=== Section Start ===

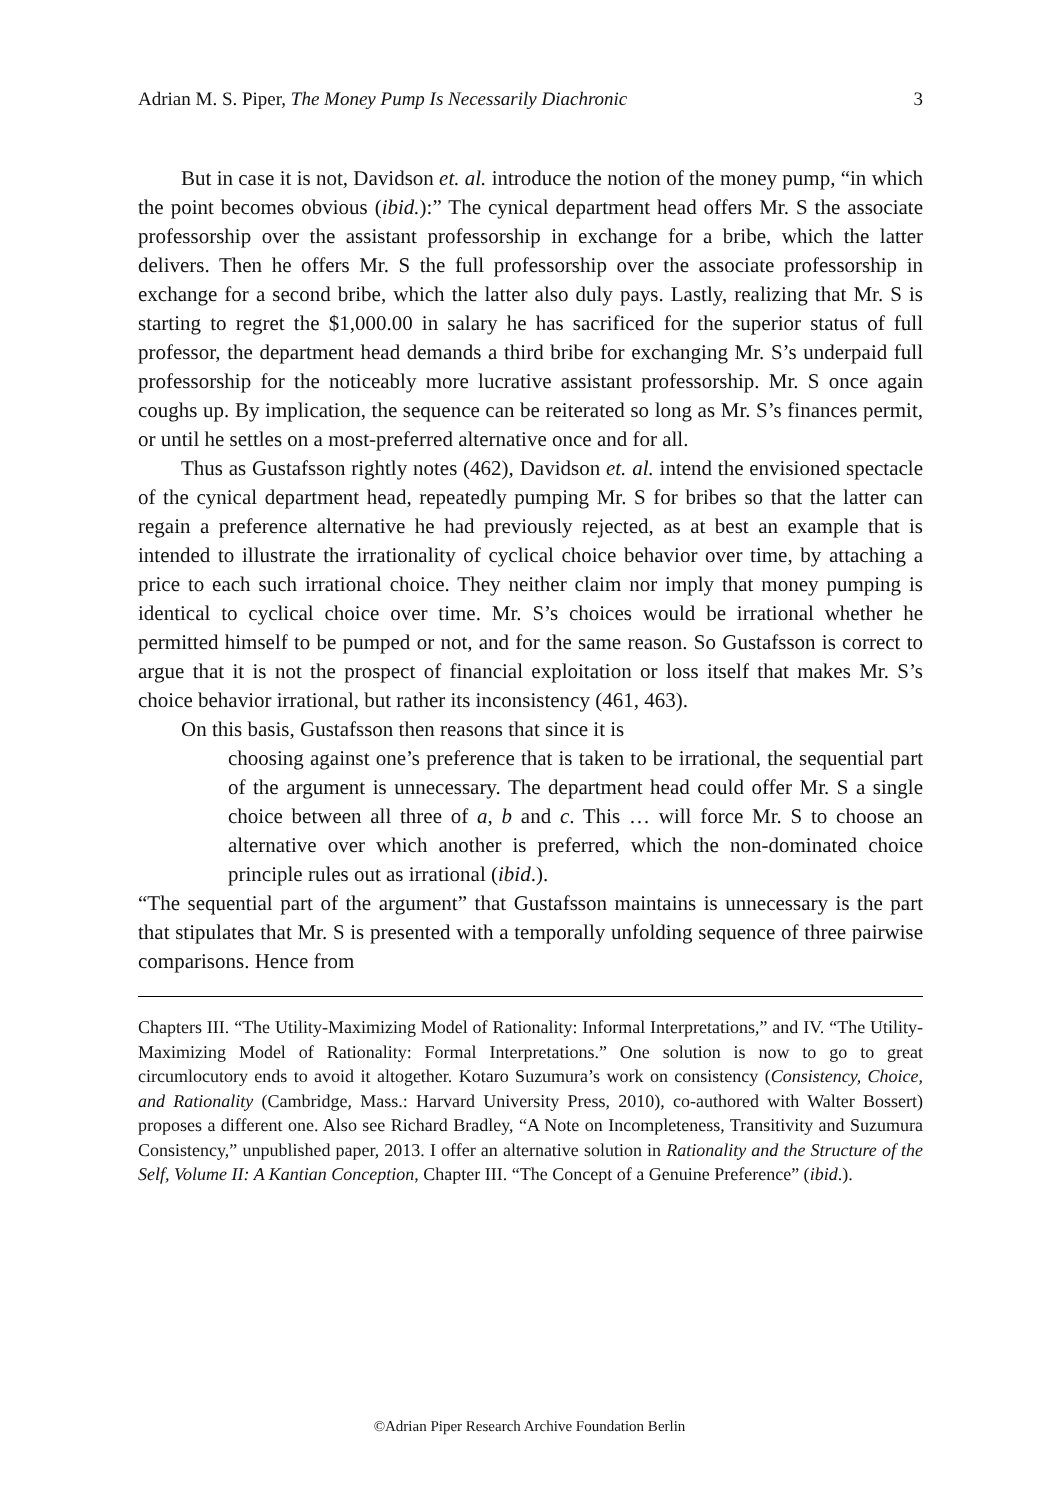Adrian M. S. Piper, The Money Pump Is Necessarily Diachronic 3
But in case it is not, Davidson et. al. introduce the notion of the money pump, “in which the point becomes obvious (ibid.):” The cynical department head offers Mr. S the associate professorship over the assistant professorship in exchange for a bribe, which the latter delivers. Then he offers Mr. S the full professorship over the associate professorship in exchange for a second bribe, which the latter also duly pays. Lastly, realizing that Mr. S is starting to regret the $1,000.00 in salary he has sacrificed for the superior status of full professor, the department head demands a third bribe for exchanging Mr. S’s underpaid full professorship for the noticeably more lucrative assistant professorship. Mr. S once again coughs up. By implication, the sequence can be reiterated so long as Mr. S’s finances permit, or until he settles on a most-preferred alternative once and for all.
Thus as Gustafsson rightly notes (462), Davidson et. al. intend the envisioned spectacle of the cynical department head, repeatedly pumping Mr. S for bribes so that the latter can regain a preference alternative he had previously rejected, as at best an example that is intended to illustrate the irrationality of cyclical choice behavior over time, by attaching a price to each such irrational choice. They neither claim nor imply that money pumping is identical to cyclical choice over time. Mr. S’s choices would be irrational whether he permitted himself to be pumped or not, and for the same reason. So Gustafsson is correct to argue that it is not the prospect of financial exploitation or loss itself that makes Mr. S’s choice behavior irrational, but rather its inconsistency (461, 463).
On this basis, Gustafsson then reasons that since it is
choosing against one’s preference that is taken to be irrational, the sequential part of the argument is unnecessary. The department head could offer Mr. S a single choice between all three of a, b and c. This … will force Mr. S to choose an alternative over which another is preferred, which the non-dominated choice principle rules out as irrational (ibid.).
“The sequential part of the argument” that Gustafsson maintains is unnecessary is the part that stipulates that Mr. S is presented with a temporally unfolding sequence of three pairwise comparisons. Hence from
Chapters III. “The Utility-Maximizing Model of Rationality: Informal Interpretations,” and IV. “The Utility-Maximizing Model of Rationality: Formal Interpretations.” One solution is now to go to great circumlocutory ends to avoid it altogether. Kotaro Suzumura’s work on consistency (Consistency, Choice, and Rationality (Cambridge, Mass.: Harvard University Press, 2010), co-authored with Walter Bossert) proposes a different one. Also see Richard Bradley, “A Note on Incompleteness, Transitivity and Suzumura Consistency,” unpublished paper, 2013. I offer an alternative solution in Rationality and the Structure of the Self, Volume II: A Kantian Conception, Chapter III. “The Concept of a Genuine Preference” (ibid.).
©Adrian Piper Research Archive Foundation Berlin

=== Section End ===
=== Section Start ===

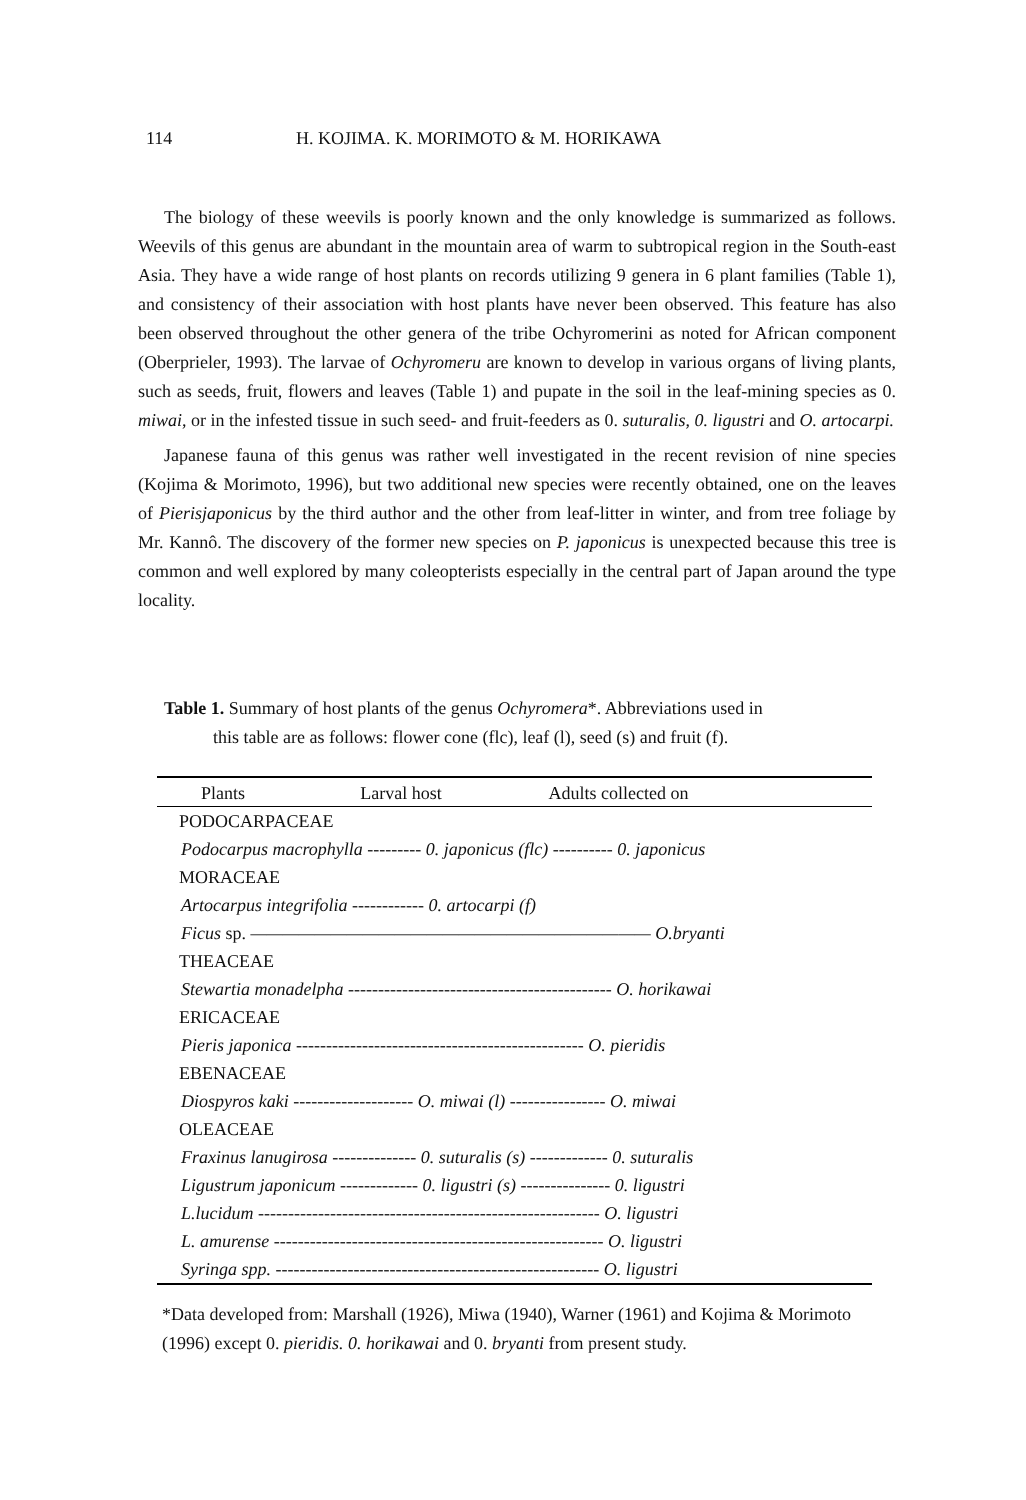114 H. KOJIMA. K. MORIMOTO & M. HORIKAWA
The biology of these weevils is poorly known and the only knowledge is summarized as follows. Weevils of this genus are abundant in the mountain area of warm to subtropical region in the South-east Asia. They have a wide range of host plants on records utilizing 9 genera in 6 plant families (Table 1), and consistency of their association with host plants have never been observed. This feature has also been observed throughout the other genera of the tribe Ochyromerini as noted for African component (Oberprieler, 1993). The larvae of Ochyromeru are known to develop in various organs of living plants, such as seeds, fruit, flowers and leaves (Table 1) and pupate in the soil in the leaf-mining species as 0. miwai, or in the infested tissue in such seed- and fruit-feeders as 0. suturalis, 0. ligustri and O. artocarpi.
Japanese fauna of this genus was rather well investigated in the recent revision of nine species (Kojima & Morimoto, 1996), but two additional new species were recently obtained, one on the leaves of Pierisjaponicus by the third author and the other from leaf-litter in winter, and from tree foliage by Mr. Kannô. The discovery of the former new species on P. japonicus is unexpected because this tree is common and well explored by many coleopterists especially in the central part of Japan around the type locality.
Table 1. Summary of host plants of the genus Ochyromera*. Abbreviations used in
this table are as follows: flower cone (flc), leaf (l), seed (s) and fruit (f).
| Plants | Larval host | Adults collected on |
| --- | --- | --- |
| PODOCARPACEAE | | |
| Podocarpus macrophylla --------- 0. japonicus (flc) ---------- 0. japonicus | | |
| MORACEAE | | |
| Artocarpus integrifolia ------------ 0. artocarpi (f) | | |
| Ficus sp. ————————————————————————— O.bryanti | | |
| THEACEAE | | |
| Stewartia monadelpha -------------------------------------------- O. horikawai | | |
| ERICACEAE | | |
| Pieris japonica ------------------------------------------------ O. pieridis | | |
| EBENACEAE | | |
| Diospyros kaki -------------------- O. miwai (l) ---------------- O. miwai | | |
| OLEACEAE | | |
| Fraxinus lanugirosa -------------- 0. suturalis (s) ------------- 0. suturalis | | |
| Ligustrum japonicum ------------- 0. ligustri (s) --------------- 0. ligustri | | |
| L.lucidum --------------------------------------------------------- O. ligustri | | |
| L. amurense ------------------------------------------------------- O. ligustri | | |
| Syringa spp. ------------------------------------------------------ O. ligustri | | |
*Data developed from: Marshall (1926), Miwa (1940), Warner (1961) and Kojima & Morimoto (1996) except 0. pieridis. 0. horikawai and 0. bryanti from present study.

=== Section End ===

Work to be completed
Take each line above that contains "japonicus" and copy it out.

Task solution
Japanese fauna of this genus was rather well investigated in the recent revision of nine species (Kojima & Morimoto, 1996), but two additional new species were recently obtained, one on the leaves of Pierisjaponicus by the third author and the other from leaf-litter in winter, and from tree foliage by Mr. Kannô. The discovery of the former new species on P. japonicus is unexpected because this tree is common and well explored by many coleopterists especially in the central part of Japan around the type locality.
| Podocarpus macrophylla --------- 0. japonicus (flc) ---------- 0. japonicus | | |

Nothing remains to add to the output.